Honeybees Get Biology Course at University of Texas
October 11, 2017
Bee Colony Collapse, Honey, Honey Bees
Down in Dallas, Texas, word about the decline of honeybees as well as other pollinators has spread to the point that one University of Texas professor has decided to offer something toward the effort to decrease pollinator losses. This senior lecturer, Dr. Scott Rippel, who is also a decorated veteran of the U.S. Army, is teaching a survey class called Honeybee Biology this coming fall. During this course, undergraduate biology students will have the chance to learn about honeybees’ behavior, biology, social organization as well as their role in agriculture and the environment. Rippel’s students will get firsthand beekeeping experience in the school’s apiary, including harvesting honey and maintaining the hives.
Before teaching this course, Rippel didn’t have formal beekeeping experience. It was actually one of his students who inspired him to start his honeybee pilot class for biology majors in 2012. Ever since then, Honeybee Biology has been full every year. “I was just always intrigued with honeybees,” Rippel said. “One day in 2011 a student in one of my classes who had raised bees came in and said, ‘Hey, you want to see something cool?’ It was an open hive on a log, and I was just enthralled with it.”
Rippel then worked with the campus’s Sustainability Office and Facilities Management in 2012 to create a campus apiary, so his students could get direct experience with honeybees while learning about them as superorganisms.

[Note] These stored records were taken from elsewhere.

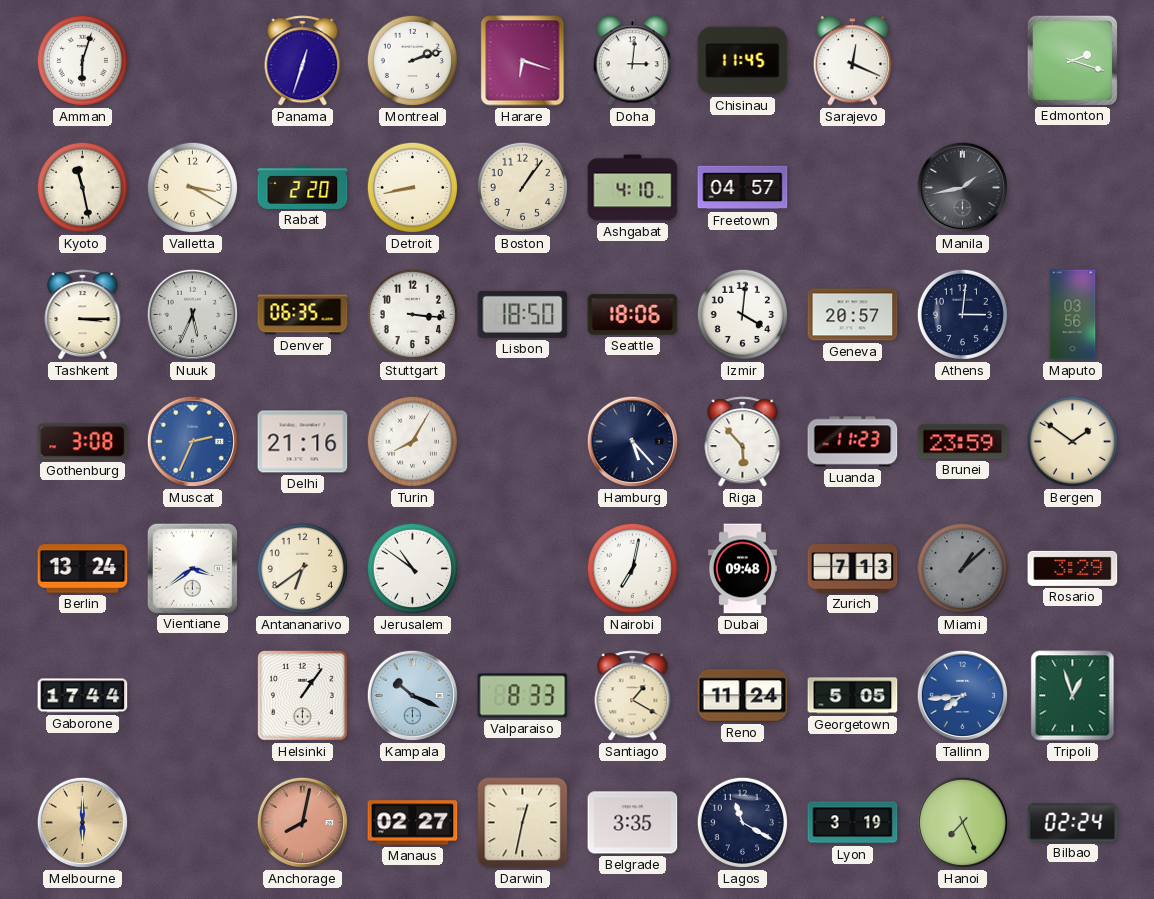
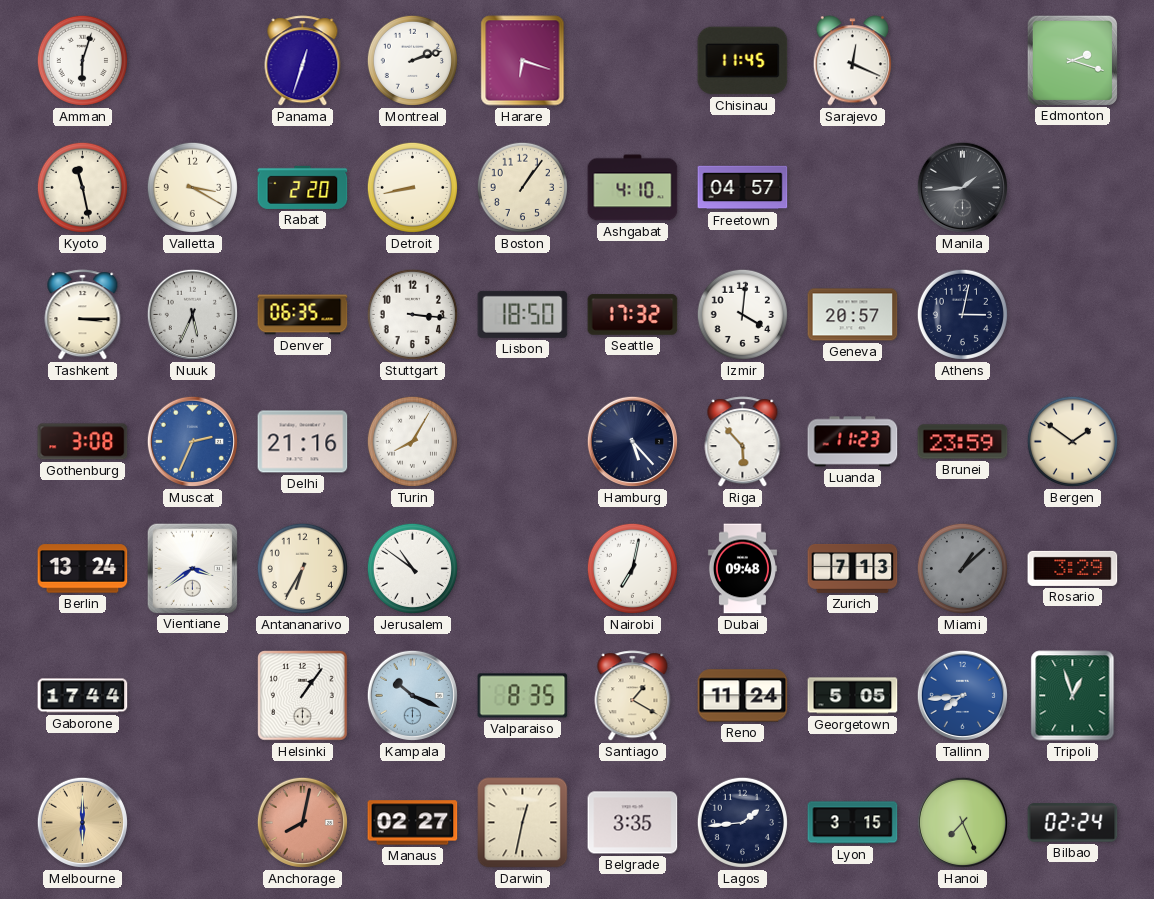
Doha: 3:01 -> none
Manila: 1:43 -> 1:44
Seattle: 18:06 -> 17:32
Athens: 3:01 -> 3:02
Maputo: 03:56 -> none
Antananarivo: 6:39 -> 6:35
Valparaiso: 8:33 -> 8:35
Lagos: 11:20 -> 1:44
Lyon: 3:19 -> 3:15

Around campus, these bees can collect nectar from aster, Indian blanket, horsemint, canola, goldenrod, Queen Anne’s lace, and more. In addition to its original apiary, the UT campus also established another, smaller apiary earlier in the year thanks to the generosity of a McKinney, Texas-based honey company.
This micro-apiary is for introducing volunteers and more students to pollinators. As well, Rippel and Dr. Christina Thompson, a fellow senior lecturer, run a reading class about honeybees and society. In step with the rest of the campus’s sustainability efforts, an eight-acre lot on the campus’s southwest corner is a now a “mow-free” zone, which encourages native plants and prairie grasses to grow. Around campus, a grounds team maintains various pollinator-friendly plants and habitat, providing forage and breeding grounds for all native pollinators, thereby supporting the crucial role they play.
According to Rippel, “If you can protect one species of insect, it will have a benefit for others. It becomes a synergistic effect. We have planted butterfly bushes on campus that are just covered with Monarchs as they migrate, but those bushes are also a source of nectar for honeybees. It comes down to habitat. If you have the right habitat, build it, and they will come.”